The injured man was one of the British security personnel, said the source. "The wounds are minor," he said. "He is now at the hospital. There is tight security at the hospital."
Benghazi was the cradle of the uprising last year which ended Gaddafi's 42-year rule, but is now a hot spot for violence, with arms readily available and state security forces struggling to assert their authority.
Security experts say the area around the city is host to a number of Islamist militant groups who oppose any Western presence in Muslim countries.
In London, a Foreign Office spokesman confirmed a British embassy convoy had been attacked in Benghazi in the afternoon. "All staff are accounted for and we are liaising closely with the Libyan authorities," the spokesman said.
A third Libyan security source said the convoy was leaving a restaurant, close to the embassy office, when the attack happened.
"We are looking into who is responsible, an investigation is under way," the source said.
Monday's attack happened five days after an explosive device was dropped from a passing car outside the offices of the US diplomatic mission in Benghazi. The blast that followed slightly damaged the gate in front of the building.

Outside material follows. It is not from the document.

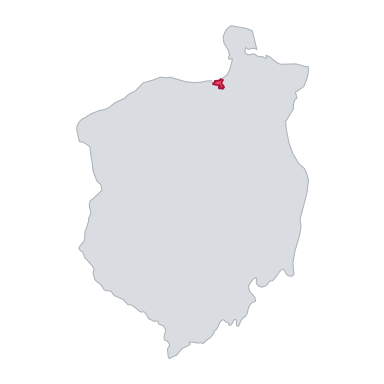 Galati, Galati, Romania shown in context, rotated 271°
{"feature_id": "2599482B19472284697606", "entity_name": "Galati", "entity_type": "district", "adm_level": 2, "iso_a3": "ROU", "parent_name": "Romania", "parent_adm1": "Galati", "projection": "orthographic", "projection_center": [28.069, 45.5], "detail": "fine", "context": "in_parent", "style": "filled", "palette": "rose", "viewbox_px": 384, "rotation_deg": 271, "n_neighbors": 0, "source": "geoboundaries", "source_scale": "gbopen_adm2", "svg_char_len": 5593}
<svg xmlns="http://www.w3.org/2000/svg" viewBox="0 0 384 384"><g transform="rotate(271 192 192)"><path d="M305.5,219.2L309.2,224.5L314.0,227.2L325.1,230.1L326.1,229.8L326.2,229.2L325.4,228.5L325.3,227.5L325.8,226.3L327.4,226.2L329.9,227.2L334.6,225.6L341.6,221.3L348.0,220.4L353.9,222.8L357.0,225.6L359.0,228.3L358.4,231.7L358.1,233.9L356.7,242.6L355.7,245.9L354.0,249.6L335.7,254.3L336.9,252.2L336.4,248.5L335.6,245.7L337.3,243.2L333.1,242.3L331.4,243.7L330.0,246.1L331.3,251.6L329.3,254.7L328.5,256.4L328.5,260.5L327.3,262.2L327.1,264.2L330.0,263.6L328.7,267.1L323.3,273.9L321.3,277.9L321.9,293.8L319.5,303.3L319.3,306.1L313.4,306.2L311.6,306.0L306.0,304.6L299.6,302.1L295.9,297.2L293.6,293.7L288.2,295.2L287.2,294.8L285.8,293.1L281.7,291.9L276.8,291.9L265.7,285.4L264.5,284.3L255.7,285.3L242.6,288.2L232.5,291.9L222.0,298.6L217.7,303.7L212.7,306.4L205.7,308.3L193.3,307.0L180.5,303.9L166.8,300.5L159.2,301.7L149.2,300.0L134.1,295.8L122.8,294.1L111.5,295.4L109.8,293.7L109.5,292.0L110.0,289.5L111.7,287.6L114.5,286.3L116.1,284.8L116.3,283.3L113.4,280.6L107.5,276.7L105.1,274.4L104.5,273.8L104.4,271.9L103.2,270.3L100.9,269.0L99.2,266.9L98.1,263.9L98.6,261.1L100.6,258.7L103.1,257.7L106.0,258.3L107.2,257.6L106.9,255.8L104.2,253.3L99.1,250.1L93.8,251.3L87.9,256.7L84.0,257.4L81.9,253.3L77.8,250.6L71.8,249.4L68.2,247.6L67.0,245.2L64.4,243.2L58.7,240.9L58.8,239.1L59.8,238.7L61.9,238.7L64.7,238.6L65.2,237.6L65.3,236.7L63.2,235.4L61.1,234.4L60.0,233.5L59.3,232.5L59.3,231.6L60.0,231.0L60.8,231.1L61.8,230.6L62.4,228.5L63.8,226.8L64.7,226.3L64.7,225.0L64.0,223.7L62.8,222.5L61.1,221.7L55.7,219.4L53.2,216.6L51.5,216.4L48.9,214.7L46.2,212.3L43.9,208.9L41.4,206.6L40.8,205.7L40.8,204.9L41.4,204.1L41.4,203.1L41.0,199.9L41.8,196.7L41.9,193.6L42.0,192.2L41.5,191.8L41.0,192.2L40.3,192.7L39.6,192.8L37.9,190.4L35.8,185.6L34.2,183.9L31.1,181.5L28.5,179.4L26.8,175.4L25.0,172.3L26.5,171.2L34.6,170.2L38.2,172.3L39.9,171.8L41.6,170.6L42.6,169.6L42.9,168.4L43.8,167.0L46.6,166.6L53.6,168.1L56.6,166.3L57.8,165.3L58.6,162.9L59.5,161.0L62.2,160.2L62.3,158.4L62.1,156.4L63.9,152.2L64.9,150.4L66.4,149.9L68.3,148.7L71.5,146.1L71.0,143.5L71.8,141.7L75.2,137.5L78.0,133.3L78.1,131.2L78.6,129.3L80.8,127.4L83.3,124.9L86.8,116.6L88.0,115.3L90.0,113.8L91.5,112.4L92.1,106.8L93.5,105.3L96.2,103.7L98.9,101.0L101.2,97.7L102.9,96.3L105.0,96.0L107.3,94.8L109.9,94.5L112.3,95.3L113.8,95.1L116.3,93.6L122.7,87.7L123.6,86.5L124.9,85.7L129.8,83.9L131.2,81.8L133.0,79.9L135.1,80.2L141.8,85.4L149.3,85.6L150.6,85.8L151.1,85.9L152.0,86.4L161.8,89.3L163.3,89.1L163.8,88.9L167.7,91.1L171.3,91.0L174.7,89.8L178.2,89.5L181.4,90.4L183.7,93.3L189.9,99.5L191.7,101.7L194.6,101.5L197.9,100.5L201.3,96.7L211.5,92.6L219.2,91.8L226.7,90.2L235.4,89.1L238.0,85.5L239.5,83.1L240.5,78.5L245.2,77.3L249.6,76.4L251.2,75.9L254.4,75.7L256.9,76.2L260.7,78.5L263.4,81.4L264.4,83.7L266.7,86.9L269.1,91.4L271.7,97.4L272.3,100.5L273.2,103.7L275.2,107.7L279.0,112.2L279.6,113.0L281.3,116.1L284.6,123.0L287.5,125.8L289.9,128.8L291.1,131.8L292.9,134.5L297.0,138.2L300.4,141.5L303.2,151.0L305.1,155.3L306.3,158.6L305.7,165.4L306.5,168.3L304.9,173.6L302.1,184.2L301.4,192.7L301.9,197.2L302.0,200.1L302.7,202.0L303.4,205.9L303.6,209.2L302.5,210.2L301.1,211.0L300.5,211.7L301.9,213.2L303.7,216.0L305.5,219.2Z" fill="#d9dde1" stroke="#a8b0b8" stroke-width="1"/><path d="M299.0,221.6L299.0,221.4L299.3,221.0L299.4,220.9L299.8,220.6L300.1,220.4L300.4,220.1L300.5,220.0L300.8,219.9L301.0,219.8L301.4,219.7L301.7,219.7L302.3,219.8L302.5,219.9L303.0,220.2L303.5,220.5L304.0,220.9L304.4,221.1L304.6,221.1L304.8,220.9L304.8,220.7L304.7,220.4L304.7,220.2L304.7,219.8L304.7,219.7L304.7,219.2L304.8,218.8L304.8,218.7L305.0,218.5L305.1,218.4L305.3,218.4L305.1,218.2L304.9,218.2L304.7,218.1L304.5,217.9L304.4,217.9L304.4,217.7L304.2,217.5L304.2,217.1L304.1,216.9L304.0,216.7L303.9,216.6L303.7,216.7L303.7,216.3L303.6,216.2L303.4,216.2L303.6,216.1L303.7,215.9L303.8,215.8L303.8,215.7L303.7,215.6L303.5,215.4L303.8,215.5L303.8,215.4L303.8,215.2L303.7,215.1L303.7,214.9L303.8,214.9L303.8,214.7L303.8,214.4L303.7,214.3L303.6,214.1L303.4,214.0L303.4,213.9L303.5,213.7L303.4,213.6L303.2,213.6L303.3,213.4L303.4,213.2L303.5,213.1L303.5,212.9L303.4,212.9L303.3,213.0L303.2,213.1L303.2,213.3L303.0,213.2L302.9,212.9L302.8,212.7L302.7,212.7L302.7,212.8L302.7,213.0L302.6,212.9L302.4,213.0L302.3,212.9L302.3,213.0L302.2,213.0L302.1,212.9L302.2,212.7L302.0,212.4L301.9,212.3L301.7,212.3L301.7,212.2L301.5,211.9L301.4,211.8L301.2,211.7L301.0,211.4L300.9,211.3L300.7,211.3L300.1,211.1L300.0,211.4L299.9,211.7L299.8,212.1L299.8,212.3L299.8,213.1L299.8,213.3L299.7,213.3L299.6,213.7L299.5,213.8L299.4,214.3L299.4,214.6L299.3,214.9L299.3,215.1L299.3,215.4L299.3,215.8L299.2,216.0L299.3,216.4L299.3,216.7L299.3,217.0L299.4,217.6L299.2,217.6L298.9,217.5L298.7,217.5L298.5,218.1L298.5,218.3L298.3,218.3L298.3,218.2L298.3,217.8L298.2,217.7L298.0,217.3L298.0,217.1L297.6,217.1L297.6,217.3L297.0,217.2L297.1,216.9L296.7,216.9L296.4,216.9L296.4,217.1L296.3,217.3L296.2,217.5L296.3,217.5L296.2,217.6L296.1,217.8L296.1,218.0L296.3,218.1L296.3,218.4L296.1,218.3L296.1,218.5L295.9,218.8L295.9,219.0L295.9,219.3L295.9,219.5L296.0,219.4L296.0,219.5L296.0,219.4L296.3,219.4L296.3,219.5L296.6,220.0L296.4,220.1L296.5,220.1L296.4,220.1L296.4,220.3L296.6,220.3L296.6,220.6L296.6,220.8L296.6,221.2L296.6,221.4L296.7,221.5L296.4,221.5L296.2,221.5L296.3,221.6L296.5,221.7L296.6,221.8L296.8,222.0L297.0,222.0L297.3,222.3L297.4,222.2L297.5,222.1L297.6,221.8L297.8,221.8L298.0,222.0L298.2,221.9L298.3,221.8L298.4,221.7L298.6,221.7L299.0,221.6Z" fill="#f43f5e" stroke="#9f1239" stroke-width="1.5"/></g></svg>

On 22 May, a rocket-propelled grenade hit the offices of the International Committee of the Red Cross in the city, blasting a small hole in the building but causing no casualties.
A month earlier in Benghazi, a bomb was thrown at a convoy carrying Ian Martin, the head of the United Nations mission in Libya. No one was hurt.
The attacks on their diplomatic missions will be jarring for London and Washington because they have been widely feted in Libya for leading, along with France, the air assault that helped force out Gaddafi last year.
The worst case scenario for Western governments is that the spate of attacks could be the start of an Iraq-style insurgency by Islamist militants. That could have an impact on oil exports because the energy sector depends on foreign workers.
However, security analysts say an insurgency is unlikely to gain the kind of momentum it did in Iraq, mainly because Western states have no military presence on the ground in Libya.